(Input)

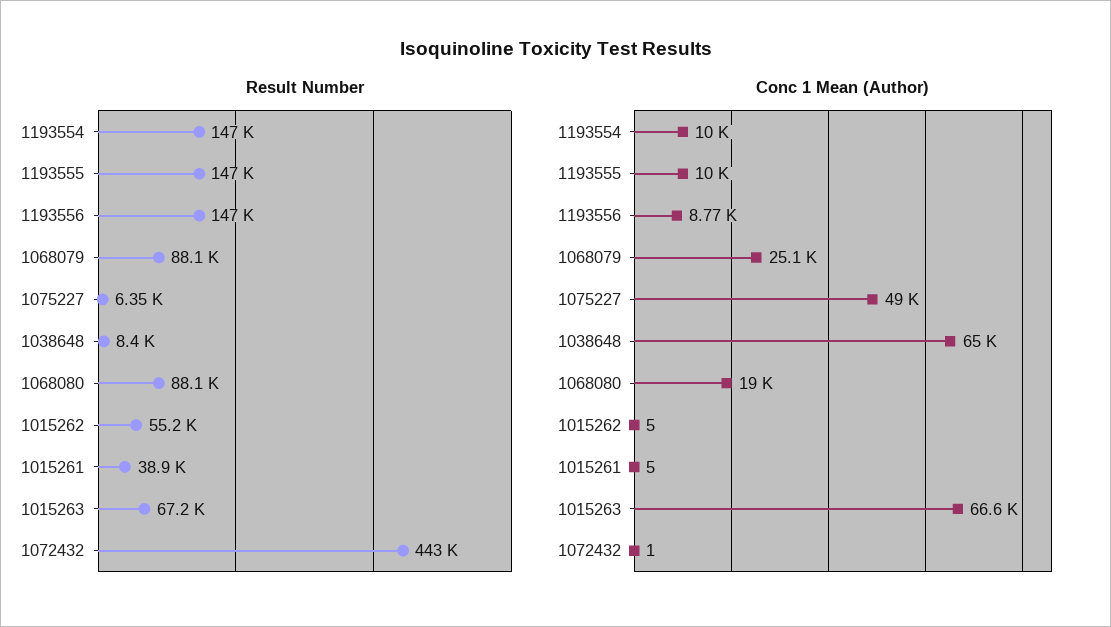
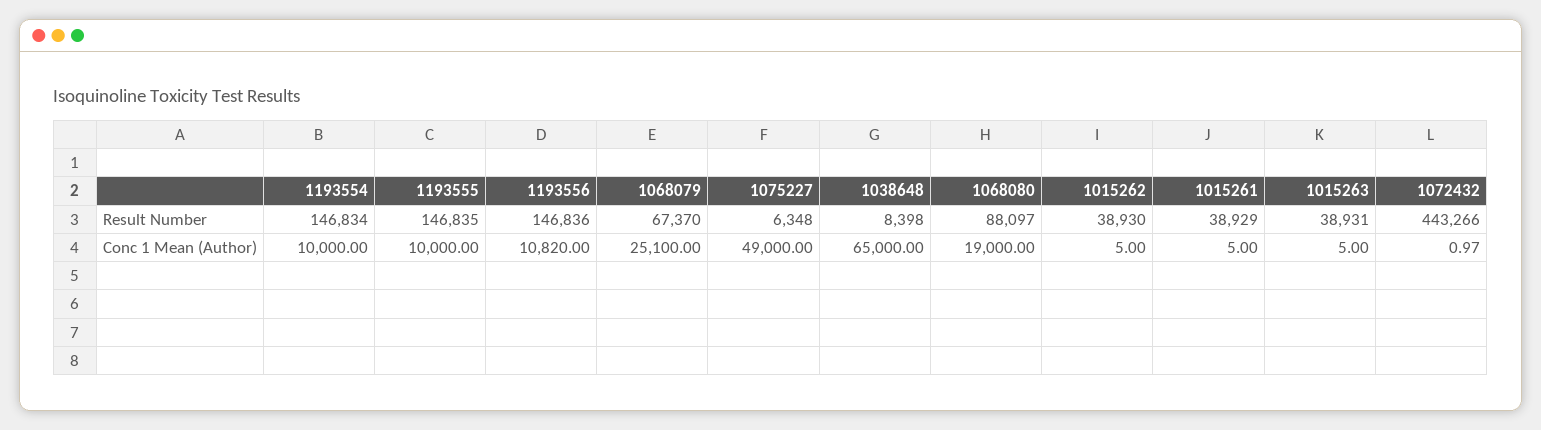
  {
    "Result Number": {
      "1193554": 146834,
      "1193555": 146835,
      "1193556": 146836,
-     "1068079": 88100,
+     "1068079": 67370,
      "1075227": 6348,
      "1038648": 8398,
      "1068080": 88097,
-     "1015262": 55200,
+     "1015262": 38930,
      "1015261": 38929,
-     "1015263": 67200,
+     "1015263": 38931,
      "1072432": 443266
    },
    "Conc 1 Mean (Author)": {
      "1193554": 10000,
      "1193555": 10000,
-     "1193556": 8770,
+     "1193556": 10820,
      "1068079": 25100,
      "1075227": 49000,
      "1038648": 65000,
      "1068080": 19000,
      "1015262": 5,
      "1015261": 5,
-     "1015263": 66600,
+     "1015263": 5,
      "1072432": 0.97
    }
  }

(End Input)

A word-for-word copy of the records is needed, with no pictures carried over.

Exercise response
  {
    "Result Number": {
      "1193554": 146834,
      "1193555": 146835,
      "1193556": 146836,
-     "1068079": 88100,
+     "1068079": 67370,
      "1075227": 6348,
      "1038648": 8398,
      "1068080": 88097,
-     "1015262": 55200,
+     "1015262": 38930,
      "1015261": 38929,
-     "1015263": 67200,
+     "1015263": 38931,
      "1072432": 443266
    },
    "Conc 1 Mean (Author)": {
      "1193554": 10000,
      "1193555": 10000,
-     "1193556": 8770,
+     "1193556": 10820,
      "1068079": 25100,
      "1075227": 49000,
      "1038648": 65000,
      "1068080": 19000,
      "1015262": 5,
      "1015261": 5,
-     "1015263": 66600,
+     "1015263": 5,
      "1072432": 0.97
    }
  }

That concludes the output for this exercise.